JUDGMENT AFFIRMED IN PART,
REVERSED IN PART AND CASE
REMANDED FOR FURTHER
PROCEEDINGS CONSISTENT
WITH THIS OPINION.
Kline, J., dissenting, in part.
{¶ 2} I respectfully dissent from the first assignment of error. In my view, the doctrine
of res judicata applies to petitions for postconviction relief, even while a petitioner’s
direct appeal is pending. See, e.g., State v. Perry, 10 Ohio St.2d 175, 182, 226 N.E.2d
104 (1967); State v. Wesson, 9th Dist. No. 25874, 2012-Ohio-4495, ¶ 28 (“Res judicata
bars consideration of these issues even though the direct appeal remains pending.”).
{¶ 3} I concur in judgment and opinion with the second and fourth assignments of error,
and I would address the merits of the third assignment of error.
8
JUDGMENT ENTRY
It is ordered that the judgment be affirmed, in part, reversed, in part, and appellant shall
recover of appellee the costs herein taxed.
The Court finds there were reasonable grounds for this appeal.
It is ordered that a special mandate issue out of this Court directing the Washington
County Common Pleas Court to carry this judgment into execution.

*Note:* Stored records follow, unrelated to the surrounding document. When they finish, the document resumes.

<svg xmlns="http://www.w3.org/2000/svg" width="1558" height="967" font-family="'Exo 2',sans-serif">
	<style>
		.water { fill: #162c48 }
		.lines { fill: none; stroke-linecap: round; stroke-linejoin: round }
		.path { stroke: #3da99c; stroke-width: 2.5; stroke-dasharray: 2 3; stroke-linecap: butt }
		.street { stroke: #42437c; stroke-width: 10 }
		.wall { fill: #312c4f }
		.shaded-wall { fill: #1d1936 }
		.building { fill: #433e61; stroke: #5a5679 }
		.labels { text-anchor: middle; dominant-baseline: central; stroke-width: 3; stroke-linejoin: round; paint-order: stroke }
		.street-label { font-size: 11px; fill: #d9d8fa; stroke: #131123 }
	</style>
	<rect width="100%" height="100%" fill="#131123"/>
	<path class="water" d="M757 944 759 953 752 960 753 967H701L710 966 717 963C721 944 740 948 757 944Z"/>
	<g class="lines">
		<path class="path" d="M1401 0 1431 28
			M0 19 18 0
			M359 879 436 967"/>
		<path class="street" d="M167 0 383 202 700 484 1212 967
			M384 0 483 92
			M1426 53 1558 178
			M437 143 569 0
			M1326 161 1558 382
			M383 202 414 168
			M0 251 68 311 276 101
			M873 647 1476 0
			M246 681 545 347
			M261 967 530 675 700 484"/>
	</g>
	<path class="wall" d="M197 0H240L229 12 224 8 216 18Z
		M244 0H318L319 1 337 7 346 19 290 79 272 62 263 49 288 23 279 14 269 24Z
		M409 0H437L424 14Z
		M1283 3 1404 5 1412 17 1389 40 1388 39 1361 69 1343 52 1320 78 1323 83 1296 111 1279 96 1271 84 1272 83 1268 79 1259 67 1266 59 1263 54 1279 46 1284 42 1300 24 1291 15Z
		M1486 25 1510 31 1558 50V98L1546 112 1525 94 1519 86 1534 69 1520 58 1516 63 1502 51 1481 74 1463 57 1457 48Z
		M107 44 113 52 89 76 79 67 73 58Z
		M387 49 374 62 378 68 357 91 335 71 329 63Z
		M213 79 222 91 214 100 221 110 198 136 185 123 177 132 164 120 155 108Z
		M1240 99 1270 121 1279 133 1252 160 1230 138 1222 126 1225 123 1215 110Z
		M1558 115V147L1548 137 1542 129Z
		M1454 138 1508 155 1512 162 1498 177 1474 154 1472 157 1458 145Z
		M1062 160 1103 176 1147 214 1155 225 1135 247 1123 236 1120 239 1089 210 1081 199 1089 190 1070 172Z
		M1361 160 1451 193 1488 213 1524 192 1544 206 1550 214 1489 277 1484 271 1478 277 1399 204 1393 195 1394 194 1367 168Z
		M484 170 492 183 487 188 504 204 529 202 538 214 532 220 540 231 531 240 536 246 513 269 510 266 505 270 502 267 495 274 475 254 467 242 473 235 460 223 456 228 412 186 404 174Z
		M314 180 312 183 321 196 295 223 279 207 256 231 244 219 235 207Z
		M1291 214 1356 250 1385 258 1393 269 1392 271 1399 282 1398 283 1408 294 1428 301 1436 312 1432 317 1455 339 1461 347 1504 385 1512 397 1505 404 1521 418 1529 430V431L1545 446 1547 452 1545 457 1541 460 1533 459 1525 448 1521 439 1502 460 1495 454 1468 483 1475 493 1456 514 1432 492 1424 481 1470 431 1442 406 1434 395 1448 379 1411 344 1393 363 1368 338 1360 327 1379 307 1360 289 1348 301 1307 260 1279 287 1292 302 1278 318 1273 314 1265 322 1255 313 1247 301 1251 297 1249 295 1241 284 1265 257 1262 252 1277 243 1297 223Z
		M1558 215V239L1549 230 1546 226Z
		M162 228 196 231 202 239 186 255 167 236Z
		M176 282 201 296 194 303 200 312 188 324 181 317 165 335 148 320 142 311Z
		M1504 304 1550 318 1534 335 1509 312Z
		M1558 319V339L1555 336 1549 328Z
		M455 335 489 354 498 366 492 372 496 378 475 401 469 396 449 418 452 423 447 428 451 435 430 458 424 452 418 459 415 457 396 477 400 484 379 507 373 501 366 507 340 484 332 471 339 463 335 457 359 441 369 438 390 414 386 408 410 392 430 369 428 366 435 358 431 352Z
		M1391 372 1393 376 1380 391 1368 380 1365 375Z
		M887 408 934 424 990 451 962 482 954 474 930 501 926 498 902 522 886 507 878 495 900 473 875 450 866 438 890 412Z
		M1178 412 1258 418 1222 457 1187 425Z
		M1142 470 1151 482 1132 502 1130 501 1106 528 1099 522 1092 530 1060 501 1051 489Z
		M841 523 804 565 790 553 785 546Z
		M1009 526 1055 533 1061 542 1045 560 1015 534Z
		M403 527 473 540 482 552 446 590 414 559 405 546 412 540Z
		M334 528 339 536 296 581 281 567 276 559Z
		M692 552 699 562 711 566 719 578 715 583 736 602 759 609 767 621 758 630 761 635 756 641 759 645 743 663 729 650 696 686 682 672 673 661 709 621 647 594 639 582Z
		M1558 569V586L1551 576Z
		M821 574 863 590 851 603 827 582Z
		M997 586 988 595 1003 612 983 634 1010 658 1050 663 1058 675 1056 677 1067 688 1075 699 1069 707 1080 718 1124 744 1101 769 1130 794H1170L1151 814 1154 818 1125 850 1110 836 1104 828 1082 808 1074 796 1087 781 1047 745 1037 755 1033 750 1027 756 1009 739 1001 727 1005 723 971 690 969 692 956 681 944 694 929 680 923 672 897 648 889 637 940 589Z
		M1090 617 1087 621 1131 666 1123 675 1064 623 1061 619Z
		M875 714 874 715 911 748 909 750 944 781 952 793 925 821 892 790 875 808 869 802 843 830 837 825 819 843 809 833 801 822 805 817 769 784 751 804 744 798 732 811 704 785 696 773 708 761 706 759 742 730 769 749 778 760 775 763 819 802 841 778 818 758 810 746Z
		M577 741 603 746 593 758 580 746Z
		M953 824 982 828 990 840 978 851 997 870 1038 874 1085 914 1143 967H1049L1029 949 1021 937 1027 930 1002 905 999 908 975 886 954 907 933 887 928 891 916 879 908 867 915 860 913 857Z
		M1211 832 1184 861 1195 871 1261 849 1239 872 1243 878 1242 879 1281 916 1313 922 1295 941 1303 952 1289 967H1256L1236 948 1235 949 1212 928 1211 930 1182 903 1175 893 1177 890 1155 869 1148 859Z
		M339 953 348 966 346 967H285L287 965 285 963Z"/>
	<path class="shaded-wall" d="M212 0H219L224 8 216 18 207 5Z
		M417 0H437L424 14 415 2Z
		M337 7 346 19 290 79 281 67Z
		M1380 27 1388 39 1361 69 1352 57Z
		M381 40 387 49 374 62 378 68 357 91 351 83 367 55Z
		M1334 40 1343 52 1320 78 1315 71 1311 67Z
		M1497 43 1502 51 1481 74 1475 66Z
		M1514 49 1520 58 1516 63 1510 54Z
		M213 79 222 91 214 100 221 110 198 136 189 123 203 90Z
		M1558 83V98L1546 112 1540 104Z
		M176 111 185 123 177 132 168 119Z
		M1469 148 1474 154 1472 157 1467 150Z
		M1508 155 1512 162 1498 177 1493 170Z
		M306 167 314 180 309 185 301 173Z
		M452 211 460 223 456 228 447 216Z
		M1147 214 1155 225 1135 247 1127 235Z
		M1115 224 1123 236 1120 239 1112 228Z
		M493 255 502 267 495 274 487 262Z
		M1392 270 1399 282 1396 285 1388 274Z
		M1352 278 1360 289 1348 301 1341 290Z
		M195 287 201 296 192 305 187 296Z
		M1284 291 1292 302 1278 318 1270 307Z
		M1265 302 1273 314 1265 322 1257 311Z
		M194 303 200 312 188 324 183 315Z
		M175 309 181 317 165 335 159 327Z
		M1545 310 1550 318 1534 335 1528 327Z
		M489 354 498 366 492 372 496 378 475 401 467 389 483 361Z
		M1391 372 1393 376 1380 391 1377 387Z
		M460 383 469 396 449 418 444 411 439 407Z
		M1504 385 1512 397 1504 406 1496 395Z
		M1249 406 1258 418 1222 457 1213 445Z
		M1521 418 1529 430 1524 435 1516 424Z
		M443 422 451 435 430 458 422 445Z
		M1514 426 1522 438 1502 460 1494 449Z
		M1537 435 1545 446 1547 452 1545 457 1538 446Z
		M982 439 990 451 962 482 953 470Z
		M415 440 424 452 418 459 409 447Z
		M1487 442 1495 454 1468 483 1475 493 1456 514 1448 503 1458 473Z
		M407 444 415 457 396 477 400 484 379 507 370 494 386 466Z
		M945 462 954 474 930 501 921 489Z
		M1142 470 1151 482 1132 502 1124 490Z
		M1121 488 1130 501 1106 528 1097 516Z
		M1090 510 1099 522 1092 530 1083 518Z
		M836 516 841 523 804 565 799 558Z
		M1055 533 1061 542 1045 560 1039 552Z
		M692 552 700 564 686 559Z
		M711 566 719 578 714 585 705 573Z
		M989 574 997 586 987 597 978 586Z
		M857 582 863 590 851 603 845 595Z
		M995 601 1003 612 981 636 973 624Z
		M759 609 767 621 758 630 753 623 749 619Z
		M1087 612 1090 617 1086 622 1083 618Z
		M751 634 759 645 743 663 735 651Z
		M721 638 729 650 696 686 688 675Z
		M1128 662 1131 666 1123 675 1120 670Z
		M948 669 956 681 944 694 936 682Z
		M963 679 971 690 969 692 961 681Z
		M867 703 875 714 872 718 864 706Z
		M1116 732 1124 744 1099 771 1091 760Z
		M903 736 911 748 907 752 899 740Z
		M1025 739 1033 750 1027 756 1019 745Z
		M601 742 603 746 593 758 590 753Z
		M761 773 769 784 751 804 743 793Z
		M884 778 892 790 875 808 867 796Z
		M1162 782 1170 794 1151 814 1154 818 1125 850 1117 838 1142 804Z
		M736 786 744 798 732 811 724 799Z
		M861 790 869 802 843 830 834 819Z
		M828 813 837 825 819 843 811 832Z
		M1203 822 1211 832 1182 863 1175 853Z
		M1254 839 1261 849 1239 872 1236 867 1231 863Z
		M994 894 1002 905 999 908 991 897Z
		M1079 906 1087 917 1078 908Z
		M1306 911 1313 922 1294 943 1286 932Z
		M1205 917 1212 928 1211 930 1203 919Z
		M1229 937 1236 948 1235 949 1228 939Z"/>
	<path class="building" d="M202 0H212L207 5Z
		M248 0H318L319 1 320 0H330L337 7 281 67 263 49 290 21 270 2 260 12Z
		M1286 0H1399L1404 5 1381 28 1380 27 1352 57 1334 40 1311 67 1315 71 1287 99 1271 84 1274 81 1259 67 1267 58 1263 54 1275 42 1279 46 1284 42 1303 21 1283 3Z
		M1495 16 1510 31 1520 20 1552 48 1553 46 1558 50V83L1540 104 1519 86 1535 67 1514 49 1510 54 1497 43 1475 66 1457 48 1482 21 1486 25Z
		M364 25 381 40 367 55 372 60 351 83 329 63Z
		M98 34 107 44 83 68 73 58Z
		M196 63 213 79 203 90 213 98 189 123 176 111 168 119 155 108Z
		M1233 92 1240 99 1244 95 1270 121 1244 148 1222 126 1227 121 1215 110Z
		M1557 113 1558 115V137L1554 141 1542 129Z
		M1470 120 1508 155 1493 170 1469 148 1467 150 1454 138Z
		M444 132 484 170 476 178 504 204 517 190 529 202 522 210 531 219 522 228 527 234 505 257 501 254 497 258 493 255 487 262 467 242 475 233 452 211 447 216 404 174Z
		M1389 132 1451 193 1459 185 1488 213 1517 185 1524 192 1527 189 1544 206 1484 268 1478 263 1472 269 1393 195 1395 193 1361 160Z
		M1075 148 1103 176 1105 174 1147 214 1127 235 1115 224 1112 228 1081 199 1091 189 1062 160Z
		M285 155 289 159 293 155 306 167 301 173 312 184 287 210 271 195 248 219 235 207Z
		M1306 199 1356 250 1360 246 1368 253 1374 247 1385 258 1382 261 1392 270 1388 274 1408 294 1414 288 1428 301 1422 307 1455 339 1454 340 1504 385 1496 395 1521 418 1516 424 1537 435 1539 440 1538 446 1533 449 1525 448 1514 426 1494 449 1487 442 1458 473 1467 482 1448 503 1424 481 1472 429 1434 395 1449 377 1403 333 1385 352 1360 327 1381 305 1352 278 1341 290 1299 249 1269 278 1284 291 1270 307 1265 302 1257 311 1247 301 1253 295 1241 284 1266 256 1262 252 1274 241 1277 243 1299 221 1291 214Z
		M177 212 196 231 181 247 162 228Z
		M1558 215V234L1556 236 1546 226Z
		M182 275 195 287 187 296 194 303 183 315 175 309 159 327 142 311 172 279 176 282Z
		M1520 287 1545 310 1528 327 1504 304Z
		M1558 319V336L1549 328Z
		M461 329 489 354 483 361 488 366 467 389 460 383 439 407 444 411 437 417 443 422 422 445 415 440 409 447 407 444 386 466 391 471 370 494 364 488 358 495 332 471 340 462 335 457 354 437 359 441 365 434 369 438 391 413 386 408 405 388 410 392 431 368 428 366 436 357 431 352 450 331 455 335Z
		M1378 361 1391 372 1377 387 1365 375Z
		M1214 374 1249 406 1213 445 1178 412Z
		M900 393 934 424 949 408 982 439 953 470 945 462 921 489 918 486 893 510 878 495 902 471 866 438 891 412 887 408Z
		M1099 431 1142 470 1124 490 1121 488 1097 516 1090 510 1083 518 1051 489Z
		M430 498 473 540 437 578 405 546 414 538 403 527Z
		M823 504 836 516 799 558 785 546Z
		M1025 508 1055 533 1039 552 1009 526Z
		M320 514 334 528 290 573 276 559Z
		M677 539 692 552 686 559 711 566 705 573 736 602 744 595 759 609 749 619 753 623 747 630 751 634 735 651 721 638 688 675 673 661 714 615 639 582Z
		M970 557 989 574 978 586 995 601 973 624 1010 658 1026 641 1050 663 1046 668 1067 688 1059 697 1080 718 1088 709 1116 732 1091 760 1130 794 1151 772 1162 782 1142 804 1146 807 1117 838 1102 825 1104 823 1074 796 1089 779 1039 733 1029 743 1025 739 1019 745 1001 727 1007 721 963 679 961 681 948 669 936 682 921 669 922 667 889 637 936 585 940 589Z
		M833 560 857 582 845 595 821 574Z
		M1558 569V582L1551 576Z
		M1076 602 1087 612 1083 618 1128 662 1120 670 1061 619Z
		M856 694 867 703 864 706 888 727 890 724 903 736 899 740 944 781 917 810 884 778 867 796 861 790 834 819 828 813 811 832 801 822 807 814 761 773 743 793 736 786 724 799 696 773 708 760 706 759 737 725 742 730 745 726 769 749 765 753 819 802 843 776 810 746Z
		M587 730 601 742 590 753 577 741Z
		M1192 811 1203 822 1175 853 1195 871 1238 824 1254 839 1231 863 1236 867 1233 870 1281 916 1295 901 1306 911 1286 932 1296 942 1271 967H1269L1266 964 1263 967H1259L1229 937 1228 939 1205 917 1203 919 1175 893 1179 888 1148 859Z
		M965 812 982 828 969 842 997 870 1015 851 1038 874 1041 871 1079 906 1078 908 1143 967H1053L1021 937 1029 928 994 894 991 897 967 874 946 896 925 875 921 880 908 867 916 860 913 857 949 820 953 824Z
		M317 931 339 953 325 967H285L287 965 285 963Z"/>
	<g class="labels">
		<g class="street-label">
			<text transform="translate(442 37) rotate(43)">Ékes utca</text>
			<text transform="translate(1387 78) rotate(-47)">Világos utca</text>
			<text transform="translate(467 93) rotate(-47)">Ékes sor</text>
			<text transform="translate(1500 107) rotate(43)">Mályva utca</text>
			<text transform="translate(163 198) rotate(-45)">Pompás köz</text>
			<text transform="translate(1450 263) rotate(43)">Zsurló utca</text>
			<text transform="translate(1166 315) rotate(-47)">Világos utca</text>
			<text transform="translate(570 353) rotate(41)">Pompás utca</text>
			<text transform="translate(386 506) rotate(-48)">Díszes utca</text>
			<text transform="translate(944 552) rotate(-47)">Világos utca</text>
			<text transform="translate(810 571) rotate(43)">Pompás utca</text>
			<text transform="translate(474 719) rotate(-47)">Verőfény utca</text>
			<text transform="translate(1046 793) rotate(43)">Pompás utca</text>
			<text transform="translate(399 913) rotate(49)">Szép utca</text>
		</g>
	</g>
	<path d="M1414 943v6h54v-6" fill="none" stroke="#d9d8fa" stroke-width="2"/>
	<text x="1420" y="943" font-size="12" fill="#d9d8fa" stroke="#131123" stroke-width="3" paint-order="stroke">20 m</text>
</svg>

A certified copy of this entry shall constitute that mandate pursuant to Rule 27 of the
Rules of Appellate Procedure.
McFarland, P.J.: Concurs in Judgment & Opinion
Kline, J.: Concurs in Judgment & Opinion as to Assignments of Error II & IV, Dissents
with Opinion as to Assignment of Errors I & III
For the Court
BY:
Peter B. Abele, Judge
NOTICE TO COUNSEL
Pursuant to Local Rule No. 14, this document constitutes a final judgment entry and the
time period for further appeal commences from the date of filing with the clerk.